Leipziger Biercomment
Einleitung
§ 1
Der Leipziger Biercomment ist eine aus dem Gewohnheitsrecht entsprungene rechtskräftige Norm, nach der sich alle Leipziger Bierburschen und Füchse, wo und wann sie zusammen in commentmäßigem Stoffe (siehe § 7) kneipen, zu richten haben, und nach der die vorkommenden Bierstreitigkeiten zu entscheiden sind.
§ 2
Der Zweck des Biercomment ist die Regelung der bierrechtlichen Verhältnisse und die Herbeiführung eines gemütlich geordneten Kneipwesens.
§ 3
Dieser Biercomment soll stets da gelten, wo Leipziger Bierburschen und Füchse zusammen kneipen, doch muss mindestens ein bierehrlicher Bursch zugegen und der Stoff ein nach § 7 commenmäßiger sein.

□ □ □ □

Zu erledigen
Stimmen die folgenden Aussagen mit dem Seitenauszug oben überein? Gib zu jeder Ja oder Nein an und zitiere die entscheidenden Worte wörtlich.
(a) Der Leipziger Biercomment ist aus dem Gewohnheitsrecht entstanden.
(b) Nach § 3 gilt der Biercomment auch dann, wenn nur Füchse miteinander kneipen.
(c) Zum Zweck des Biercomment gehört ein gemütlich geordnetes Kneipwesen.

[Gespeicherte Dateneinträge]
□ □ □ □

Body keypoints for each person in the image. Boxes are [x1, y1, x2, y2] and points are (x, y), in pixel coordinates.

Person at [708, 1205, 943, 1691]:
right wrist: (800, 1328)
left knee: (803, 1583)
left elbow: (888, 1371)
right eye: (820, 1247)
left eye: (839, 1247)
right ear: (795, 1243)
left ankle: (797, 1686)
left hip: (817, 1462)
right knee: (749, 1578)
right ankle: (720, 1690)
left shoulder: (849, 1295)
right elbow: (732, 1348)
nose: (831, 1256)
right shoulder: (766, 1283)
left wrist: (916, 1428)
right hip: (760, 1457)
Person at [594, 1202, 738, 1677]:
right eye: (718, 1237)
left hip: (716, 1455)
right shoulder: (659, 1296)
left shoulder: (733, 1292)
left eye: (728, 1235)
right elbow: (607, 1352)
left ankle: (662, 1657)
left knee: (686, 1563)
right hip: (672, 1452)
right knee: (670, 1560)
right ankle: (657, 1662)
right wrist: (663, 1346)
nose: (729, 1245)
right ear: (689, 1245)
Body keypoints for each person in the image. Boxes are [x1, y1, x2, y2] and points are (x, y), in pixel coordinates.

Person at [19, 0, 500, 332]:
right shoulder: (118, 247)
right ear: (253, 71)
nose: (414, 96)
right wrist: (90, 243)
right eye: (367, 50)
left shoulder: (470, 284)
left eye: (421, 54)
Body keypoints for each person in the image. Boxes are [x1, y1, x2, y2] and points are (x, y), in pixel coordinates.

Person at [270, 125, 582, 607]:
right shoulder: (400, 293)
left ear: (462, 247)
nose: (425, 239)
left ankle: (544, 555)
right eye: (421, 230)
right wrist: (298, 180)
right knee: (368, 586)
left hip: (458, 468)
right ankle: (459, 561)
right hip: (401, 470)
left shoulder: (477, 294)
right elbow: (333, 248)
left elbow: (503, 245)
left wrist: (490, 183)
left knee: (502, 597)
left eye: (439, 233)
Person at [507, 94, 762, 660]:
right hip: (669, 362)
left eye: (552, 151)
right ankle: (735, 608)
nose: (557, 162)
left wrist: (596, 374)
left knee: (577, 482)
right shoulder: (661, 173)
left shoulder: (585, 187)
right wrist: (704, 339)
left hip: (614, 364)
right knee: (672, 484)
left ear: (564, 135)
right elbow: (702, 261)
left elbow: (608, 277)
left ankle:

□ □ □ □

Ergebnis
(a) Ja: „eine aus dem Gewohnheitsrecht entsprungene rechtskräftige Norm“
(b) Nein: „doch muss mindestens ein bierehrlicher Bursch zugegen und der Stoff ein nach § 7 commenmäßiger sein“
(c) Ja: „die Herbeiführung eines gemütlich geordneten Kneipwesens“